## start DATA SUPPLIED
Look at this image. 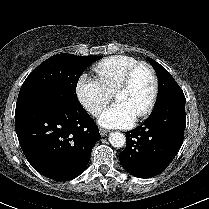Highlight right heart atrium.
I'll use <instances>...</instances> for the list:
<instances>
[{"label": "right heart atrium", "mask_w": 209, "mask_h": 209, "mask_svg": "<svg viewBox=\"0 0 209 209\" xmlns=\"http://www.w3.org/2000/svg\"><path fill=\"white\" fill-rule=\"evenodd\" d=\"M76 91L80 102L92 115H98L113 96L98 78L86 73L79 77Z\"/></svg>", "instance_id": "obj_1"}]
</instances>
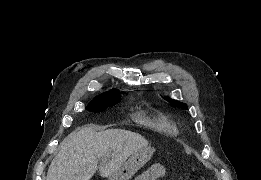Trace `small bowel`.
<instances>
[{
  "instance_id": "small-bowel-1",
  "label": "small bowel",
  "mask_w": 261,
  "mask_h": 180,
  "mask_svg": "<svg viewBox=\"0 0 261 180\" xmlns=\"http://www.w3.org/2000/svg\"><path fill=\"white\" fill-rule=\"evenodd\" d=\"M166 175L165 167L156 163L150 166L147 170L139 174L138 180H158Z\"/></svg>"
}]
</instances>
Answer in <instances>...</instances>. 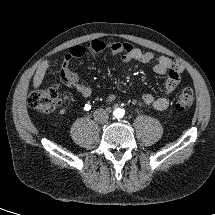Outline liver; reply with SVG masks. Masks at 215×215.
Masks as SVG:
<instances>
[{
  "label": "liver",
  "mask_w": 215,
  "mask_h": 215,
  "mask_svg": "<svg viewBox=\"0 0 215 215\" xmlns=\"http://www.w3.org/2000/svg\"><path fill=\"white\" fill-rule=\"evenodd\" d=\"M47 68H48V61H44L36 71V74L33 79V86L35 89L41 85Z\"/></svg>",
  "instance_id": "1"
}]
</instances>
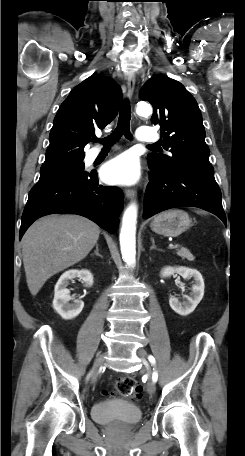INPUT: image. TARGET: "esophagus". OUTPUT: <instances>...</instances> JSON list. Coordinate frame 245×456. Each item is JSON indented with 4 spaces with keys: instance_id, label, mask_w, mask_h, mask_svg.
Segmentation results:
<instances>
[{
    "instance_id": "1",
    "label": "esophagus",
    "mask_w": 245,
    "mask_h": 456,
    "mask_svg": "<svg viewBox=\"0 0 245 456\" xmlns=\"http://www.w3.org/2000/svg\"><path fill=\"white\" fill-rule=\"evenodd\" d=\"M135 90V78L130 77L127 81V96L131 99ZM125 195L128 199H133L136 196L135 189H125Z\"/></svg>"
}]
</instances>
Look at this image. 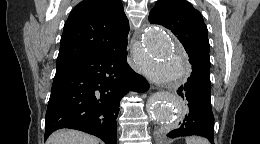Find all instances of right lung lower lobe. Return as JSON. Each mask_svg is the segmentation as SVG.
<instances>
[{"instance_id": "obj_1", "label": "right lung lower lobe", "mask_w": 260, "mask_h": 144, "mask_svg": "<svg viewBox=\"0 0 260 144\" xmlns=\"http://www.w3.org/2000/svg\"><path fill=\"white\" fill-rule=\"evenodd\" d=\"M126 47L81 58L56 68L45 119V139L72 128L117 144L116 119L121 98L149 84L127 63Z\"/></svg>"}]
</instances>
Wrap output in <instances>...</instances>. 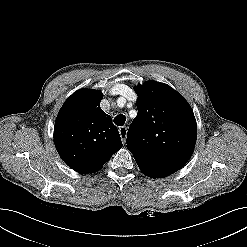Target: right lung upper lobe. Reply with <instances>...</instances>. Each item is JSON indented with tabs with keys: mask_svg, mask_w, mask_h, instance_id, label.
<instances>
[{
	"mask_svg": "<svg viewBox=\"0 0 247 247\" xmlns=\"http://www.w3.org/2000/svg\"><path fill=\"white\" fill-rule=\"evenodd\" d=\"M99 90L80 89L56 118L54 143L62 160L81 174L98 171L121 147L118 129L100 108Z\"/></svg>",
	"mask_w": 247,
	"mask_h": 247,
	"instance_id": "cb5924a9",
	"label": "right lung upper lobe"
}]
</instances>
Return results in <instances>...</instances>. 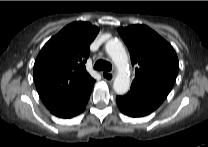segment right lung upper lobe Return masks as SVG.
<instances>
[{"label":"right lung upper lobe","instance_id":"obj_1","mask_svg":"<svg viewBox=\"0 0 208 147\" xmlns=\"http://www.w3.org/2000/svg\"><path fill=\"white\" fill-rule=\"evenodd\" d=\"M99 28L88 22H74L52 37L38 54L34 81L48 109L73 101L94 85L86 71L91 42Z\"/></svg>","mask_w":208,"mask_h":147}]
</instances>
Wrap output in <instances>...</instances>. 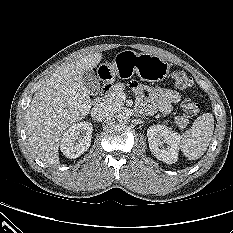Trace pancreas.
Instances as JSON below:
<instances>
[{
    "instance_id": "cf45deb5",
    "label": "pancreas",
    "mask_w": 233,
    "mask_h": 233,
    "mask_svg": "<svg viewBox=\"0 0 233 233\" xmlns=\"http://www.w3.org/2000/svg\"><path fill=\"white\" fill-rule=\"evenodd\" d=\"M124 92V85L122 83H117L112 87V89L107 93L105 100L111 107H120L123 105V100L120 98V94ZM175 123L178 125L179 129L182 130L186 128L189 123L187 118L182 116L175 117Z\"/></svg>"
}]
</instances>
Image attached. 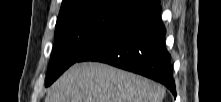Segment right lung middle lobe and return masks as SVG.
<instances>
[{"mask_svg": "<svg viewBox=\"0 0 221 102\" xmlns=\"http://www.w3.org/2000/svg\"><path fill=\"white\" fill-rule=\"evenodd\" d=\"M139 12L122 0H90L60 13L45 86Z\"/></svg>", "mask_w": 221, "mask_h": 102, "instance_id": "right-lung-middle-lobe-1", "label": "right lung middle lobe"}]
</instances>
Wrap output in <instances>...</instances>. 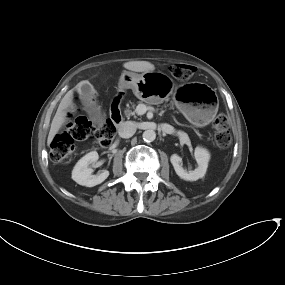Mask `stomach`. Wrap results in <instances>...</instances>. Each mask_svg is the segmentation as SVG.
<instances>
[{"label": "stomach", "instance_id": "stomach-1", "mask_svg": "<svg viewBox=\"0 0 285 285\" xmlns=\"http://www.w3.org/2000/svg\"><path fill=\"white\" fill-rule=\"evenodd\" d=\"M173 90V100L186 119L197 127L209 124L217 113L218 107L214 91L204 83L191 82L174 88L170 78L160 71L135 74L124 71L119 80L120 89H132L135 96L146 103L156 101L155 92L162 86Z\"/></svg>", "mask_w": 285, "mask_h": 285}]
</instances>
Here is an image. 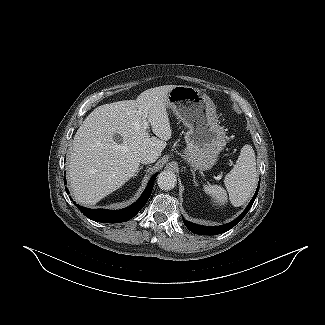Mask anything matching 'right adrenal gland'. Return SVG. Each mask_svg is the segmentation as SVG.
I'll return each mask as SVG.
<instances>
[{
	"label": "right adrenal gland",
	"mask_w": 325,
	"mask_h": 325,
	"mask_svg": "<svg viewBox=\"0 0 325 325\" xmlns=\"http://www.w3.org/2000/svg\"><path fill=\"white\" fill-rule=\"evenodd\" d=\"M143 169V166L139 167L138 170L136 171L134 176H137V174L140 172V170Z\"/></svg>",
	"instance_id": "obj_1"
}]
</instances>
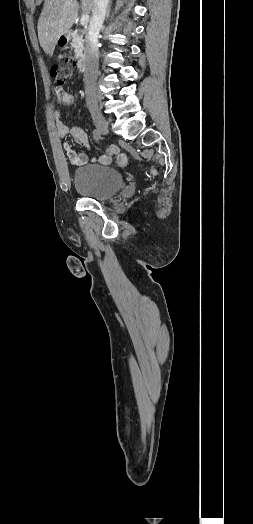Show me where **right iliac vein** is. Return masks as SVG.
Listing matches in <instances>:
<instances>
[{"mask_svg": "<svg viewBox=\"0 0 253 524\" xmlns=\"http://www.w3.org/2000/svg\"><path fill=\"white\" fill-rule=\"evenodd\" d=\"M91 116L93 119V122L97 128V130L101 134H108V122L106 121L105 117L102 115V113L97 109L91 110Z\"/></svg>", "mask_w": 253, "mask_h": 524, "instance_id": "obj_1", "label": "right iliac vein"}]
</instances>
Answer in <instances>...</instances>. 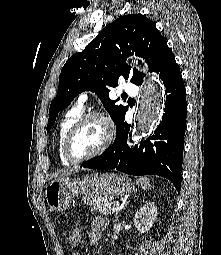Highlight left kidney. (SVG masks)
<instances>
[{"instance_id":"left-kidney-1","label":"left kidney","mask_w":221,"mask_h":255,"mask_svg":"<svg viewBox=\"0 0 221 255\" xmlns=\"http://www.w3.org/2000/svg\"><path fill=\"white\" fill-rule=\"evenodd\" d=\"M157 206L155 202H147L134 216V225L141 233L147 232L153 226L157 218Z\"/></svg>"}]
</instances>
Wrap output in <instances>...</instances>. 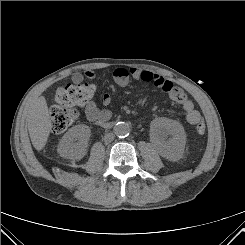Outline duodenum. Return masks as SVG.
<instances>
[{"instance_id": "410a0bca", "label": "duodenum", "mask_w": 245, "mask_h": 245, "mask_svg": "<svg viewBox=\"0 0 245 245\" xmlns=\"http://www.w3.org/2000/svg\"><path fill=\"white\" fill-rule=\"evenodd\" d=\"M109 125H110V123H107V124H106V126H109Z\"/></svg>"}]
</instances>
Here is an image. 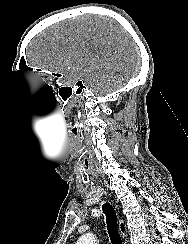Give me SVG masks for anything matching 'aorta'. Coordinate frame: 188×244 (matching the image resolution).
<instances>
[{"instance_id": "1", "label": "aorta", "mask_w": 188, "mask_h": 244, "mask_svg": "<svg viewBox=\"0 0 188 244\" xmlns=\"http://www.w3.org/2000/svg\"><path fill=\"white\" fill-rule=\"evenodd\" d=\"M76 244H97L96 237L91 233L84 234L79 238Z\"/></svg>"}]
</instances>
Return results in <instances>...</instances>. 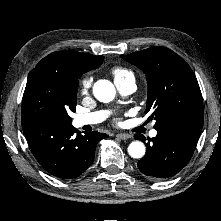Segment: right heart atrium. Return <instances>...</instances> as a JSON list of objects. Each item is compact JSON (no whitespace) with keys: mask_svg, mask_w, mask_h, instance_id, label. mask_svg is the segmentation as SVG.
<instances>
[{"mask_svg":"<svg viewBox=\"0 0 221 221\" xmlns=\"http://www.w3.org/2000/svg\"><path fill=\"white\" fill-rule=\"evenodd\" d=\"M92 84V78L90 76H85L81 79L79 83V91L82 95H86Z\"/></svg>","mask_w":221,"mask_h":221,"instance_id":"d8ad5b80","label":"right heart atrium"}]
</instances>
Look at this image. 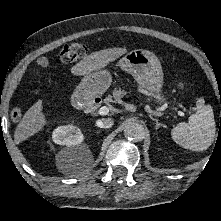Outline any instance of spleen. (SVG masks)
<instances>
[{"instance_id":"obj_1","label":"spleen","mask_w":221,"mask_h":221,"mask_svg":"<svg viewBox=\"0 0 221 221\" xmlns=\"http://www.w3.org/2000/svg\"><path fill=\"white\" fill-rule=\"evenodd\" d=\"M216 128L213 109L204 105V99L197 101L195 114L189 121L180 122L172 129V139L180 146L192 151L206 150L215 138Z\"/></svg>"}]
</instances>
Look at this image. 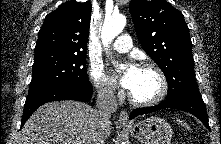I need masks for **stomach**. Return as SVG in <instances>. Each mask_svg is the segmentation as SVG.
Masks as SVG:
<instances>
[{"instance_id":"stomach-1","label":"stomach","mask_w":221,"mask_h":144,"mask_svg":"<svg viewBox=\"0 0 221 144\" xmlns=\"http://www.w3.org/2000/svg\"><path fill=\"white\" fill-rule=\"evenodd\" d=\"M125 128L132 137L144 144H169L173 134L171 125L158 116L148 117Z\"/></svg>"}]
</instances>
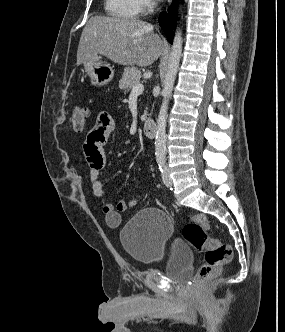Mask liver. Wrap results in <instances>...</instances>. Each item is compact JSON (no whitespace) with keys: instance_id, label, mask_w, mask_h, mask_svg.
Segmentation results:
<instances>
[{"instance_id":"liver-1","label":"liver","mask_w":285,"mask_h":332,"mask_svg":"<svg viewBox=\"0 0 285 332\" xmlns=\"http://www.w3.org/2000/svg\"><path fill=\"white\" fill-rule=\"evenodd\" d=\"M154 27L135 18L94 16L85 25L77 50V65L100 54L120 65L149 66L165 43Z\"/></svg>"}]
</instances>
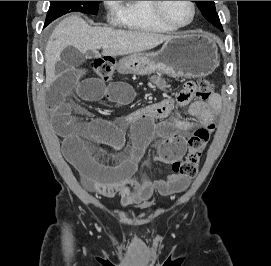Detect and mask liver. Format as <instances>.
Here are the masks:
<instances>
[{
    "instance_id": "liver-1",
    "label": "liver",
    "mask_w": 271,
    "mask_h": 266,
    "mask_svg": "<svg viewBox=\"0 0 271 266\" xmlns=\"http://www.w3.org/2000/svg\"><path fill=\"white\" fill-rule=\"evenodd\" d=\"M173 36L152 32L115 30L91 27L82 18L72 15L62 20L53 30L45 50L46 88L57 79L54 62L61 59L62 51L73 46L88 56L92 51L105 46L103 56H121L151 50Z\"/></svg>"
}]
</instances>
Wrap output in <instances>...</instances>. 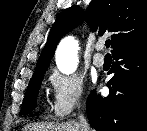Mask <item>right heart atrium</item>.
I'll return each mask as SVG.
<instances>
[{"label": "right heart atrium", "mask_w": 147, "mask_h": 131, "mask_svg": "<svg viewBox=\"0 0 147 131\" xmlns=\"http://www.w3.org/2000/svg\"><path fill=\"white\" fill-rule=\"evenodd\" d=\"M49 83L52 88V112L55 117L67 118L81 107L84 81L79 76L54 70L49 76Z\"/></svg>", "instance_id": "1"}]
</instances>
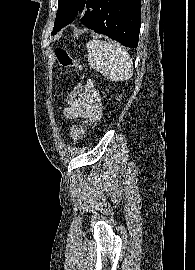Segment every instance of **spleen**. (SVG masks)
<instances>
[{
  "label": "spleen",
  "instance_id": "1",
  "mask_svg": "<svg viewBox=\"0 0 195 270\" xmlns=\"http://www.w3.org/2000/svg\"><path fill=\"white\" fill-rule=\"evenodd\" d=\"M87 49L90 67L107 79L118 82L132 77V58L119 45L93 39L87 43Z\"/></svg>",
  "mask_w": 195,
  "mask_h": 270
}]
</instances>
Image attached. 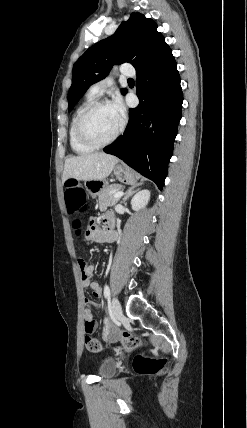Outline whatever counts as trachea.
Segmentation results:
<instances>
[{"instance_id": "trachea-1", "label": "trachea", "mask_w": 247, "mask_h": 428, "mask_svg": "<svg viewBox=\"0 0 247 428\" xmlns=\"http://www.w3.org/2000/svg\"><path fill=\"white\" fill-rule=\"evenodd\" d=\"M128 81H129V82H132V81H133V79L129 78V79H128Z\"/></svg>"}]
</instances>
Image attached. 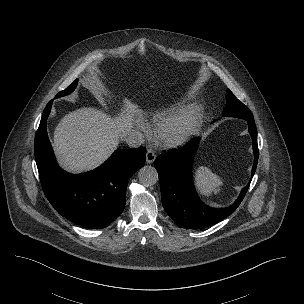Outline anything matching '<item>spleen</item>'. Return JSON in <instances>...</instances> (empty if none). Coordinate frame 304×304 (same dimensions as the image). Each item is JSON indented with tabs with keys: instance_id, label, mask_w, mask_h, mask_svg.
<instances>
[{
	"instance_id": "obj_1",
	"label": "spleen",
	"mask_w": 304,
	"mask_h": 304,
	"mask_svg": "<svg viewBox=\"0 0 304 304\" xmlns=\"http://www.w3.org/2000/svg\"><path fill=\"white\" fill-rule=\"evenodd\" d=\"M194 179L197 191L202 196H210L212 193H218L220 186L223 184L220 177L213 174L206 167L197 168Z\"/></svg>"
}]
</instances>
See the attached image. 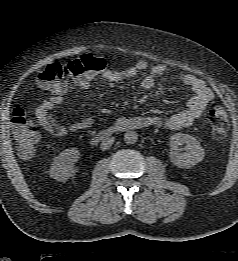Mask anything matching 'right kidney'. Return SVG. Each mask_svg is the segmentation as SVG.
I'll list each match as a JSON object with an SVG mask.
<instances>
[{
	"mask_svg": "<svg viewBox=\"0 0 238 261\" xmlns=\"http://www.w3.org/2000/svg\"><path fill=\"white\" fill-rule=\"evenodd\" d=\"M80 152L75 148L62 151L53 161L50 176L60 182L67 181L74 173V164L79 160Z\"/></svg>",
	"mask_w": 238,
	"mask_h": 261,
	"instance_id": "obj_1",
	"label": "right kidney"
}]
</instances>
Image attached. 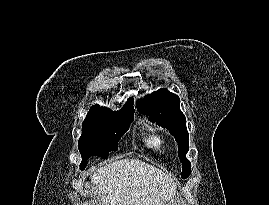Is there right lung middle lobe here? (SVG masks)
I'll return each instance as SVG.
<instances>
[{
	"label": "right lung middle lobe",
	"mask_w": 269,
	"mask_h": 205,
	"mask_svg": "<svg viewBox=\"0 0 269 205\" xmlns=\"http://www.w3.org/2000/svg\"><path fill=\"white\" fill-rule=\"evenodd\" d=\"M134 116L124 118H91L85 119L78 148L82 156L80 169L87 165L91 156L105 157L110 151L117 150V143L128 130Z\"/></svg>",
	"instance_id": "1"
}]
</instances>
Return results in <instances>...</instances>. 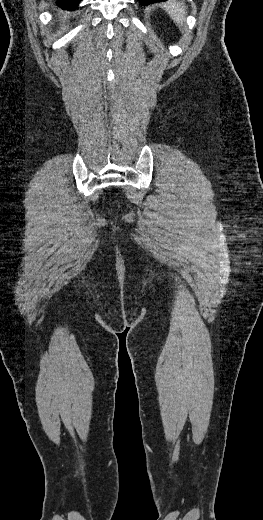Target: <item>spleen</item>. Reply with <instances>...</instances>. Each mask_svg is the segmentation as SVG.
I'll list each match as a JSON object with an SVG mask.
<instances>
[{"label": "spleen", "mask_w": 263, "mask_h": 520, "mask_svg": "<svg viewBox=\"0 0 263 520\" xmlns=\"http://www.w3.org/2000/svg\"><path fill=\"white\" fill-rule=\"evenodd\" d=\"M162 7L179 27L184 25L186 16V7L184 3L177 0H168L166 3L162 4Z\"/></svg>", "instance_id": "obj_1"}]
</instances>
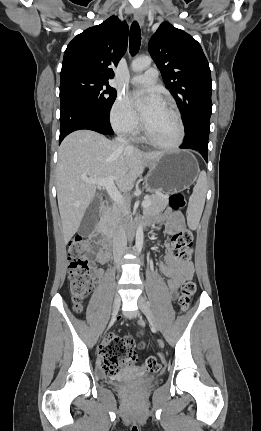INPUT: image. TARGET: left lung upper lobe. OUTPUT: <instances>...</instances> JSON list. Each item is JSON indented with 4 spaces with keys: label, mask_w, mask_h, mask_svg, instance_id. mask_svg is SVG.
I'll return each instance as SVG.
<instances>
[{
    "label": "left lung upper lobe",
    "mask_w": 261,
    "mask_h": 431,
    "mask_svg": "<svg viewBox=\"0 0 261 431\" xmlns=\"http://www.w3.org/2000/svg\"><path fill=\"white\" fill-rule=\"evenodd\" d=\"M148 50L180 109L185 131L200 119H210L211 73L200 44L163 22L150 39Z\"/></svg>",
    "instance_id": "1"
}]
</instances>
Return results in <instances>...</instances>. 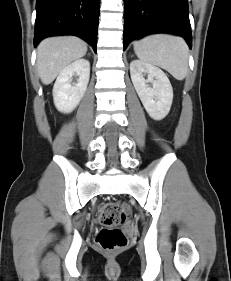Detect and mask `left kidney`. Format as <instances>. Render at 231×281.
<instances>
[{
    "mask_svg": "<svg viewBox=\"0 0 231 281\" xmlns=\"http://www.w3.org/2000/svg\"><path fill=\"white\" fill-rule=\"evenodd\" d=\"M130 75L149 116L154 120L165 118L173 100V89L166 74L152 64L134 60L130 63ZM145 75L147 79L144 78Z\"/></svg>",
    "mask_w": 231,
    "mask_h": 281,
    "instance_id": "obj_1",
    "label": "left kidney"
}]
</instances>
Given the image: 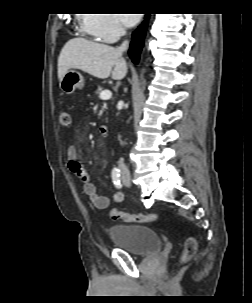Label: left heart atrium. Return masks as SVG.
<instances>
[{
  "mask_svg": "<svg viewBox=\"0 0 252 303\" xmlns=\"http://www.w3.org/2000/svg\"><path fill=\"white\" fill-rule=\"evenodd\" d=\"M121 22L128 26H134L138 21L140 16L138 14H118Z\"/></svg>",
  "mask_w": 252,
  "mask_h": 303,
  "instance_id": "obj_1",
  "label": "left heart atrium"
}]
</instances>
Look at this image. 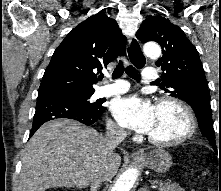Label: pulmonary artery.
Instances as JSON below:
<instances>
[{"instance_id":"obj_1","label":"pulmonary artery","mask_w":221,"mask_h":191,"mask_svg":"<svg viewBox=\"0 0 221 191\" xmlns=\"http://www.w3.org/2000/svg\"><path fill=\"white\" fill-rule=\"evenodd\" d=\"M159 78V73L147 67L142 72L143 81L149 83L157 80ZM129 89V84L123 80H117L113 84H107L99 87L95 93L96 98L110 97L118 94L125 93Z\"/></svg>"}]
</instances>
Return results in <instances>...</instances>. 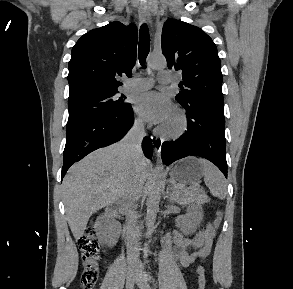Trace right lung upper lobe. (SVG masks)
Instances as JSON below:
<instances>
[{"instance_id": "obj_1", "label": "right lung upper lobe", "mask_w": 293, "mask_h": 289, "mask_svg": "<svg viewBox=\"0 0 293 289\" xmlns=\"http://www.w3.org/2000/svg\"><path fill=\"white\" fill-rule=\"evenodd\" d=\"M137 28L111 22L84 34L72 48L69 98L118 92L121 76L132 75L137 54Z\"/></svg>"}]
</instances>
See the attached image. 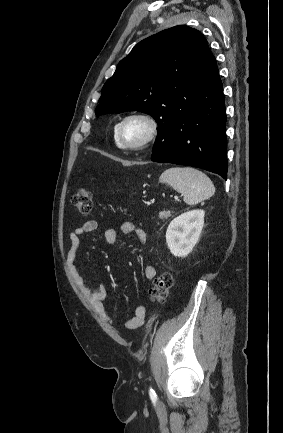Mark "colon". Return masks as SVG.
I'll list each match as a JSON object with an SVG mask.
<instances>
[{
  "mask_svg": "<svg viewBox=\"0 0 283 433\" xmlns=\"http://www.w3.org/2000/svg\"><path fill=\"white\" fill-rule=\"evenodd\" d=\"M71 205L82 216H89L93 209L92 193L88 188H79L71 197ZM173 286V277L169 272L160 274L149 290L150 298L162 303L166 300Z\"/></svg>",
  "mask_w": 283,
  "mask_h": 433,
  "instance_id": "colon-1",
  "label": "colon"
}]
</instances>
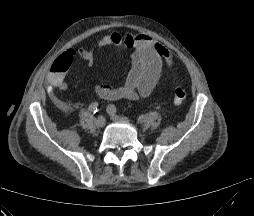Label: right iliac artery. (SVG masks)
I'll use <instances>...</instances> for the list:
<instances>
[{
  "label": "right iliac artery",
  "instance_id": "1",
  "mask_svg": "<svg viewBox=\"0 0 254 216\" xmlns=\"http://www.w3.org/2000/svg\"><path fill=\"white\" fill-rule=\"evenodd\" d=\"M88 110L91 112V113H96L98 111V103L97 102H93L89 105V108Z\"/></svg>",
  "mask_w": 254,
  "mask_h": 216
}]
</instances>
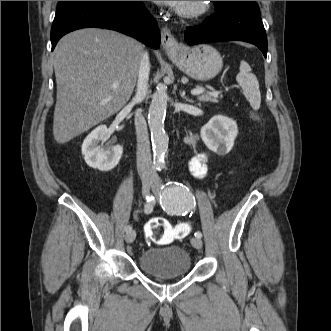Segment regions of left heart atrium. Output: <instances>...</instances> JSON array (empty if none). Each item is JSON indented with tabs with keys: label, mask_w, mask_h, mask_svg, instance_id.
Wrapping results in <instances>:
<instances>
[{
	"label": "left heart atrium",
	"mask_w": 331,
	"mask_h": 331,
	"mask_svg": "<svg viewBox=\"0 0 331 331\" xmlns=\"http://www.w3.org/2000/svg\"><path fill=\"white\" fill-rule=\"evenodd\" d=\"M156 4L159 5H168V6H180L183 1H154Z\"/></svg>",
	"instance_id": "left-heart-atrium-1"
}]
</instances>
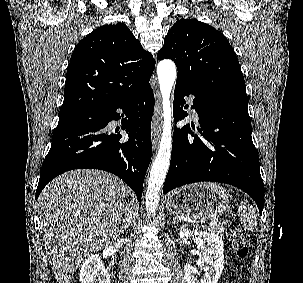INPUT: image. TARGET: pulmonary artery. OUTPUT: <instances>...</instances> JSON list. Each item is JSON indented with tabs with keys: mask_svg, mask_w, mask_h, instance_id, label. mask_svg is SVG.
## end DATA SUPPLIED
■ WHAT YOU HAVE TO DO ■
Retype the rows starting at the line that contains "Label: right iliac artery. (SVG masks)" and ending at the last line of the rows. Omit the pictures from your copy.

■ EXERCISE SOLUTION ■
Label: right iliac artery. (SVG masks)
I'll use <instances>...</instances> for the list:
<instances>
[{
  "label": "right iliac artery",
  "instance_id": "1",
  "mask_svg": "<svg viewBox=\"0 0 254 216\" xmlns=\"http://www.w3.org/2000/svg\"><path fill=\"white\" fill-rule=\"evenodd\" d=\"M88 110L91 112V113H96L98 111V103L97 102H93L89 105V108Z\"/></svg>",
  "mask_w": 254,
  "mask_h": 216
}]
</instances>
Segment regions of left heart atrium. Output: <instances>...</instances> JSON array (empty if none). Each item is JSON indented with tabs with keys: label, mask_w, mask_h, mask_svg, instance_id.
Wrapping results in <instances>:
<instances>
[{
	"label": "left heart atrium",
	"mask_w": 331,
	"mask_h": 331,
	"mask_svg": "<svg viewBox=\"0 0 331 331\" xmlns=\"http://www.w3.org/2000/svg\"><path fill=\"white\" fill-rule=\"evenodd\" d=\"M156 4L159 5H168V6H180L183 1H154Z\"/></svg>",
	"instance_id": "left-heart-atrium-1"
}]
</instances>
INPUT: image. TARGET: pulmonary artery. OUTPUT: <instances>...</instances> JSON list. Each item is JSON indented with tabs with keys: mask_svg, mask_w, mask_h, instance_id, label. mask_svg is SVG.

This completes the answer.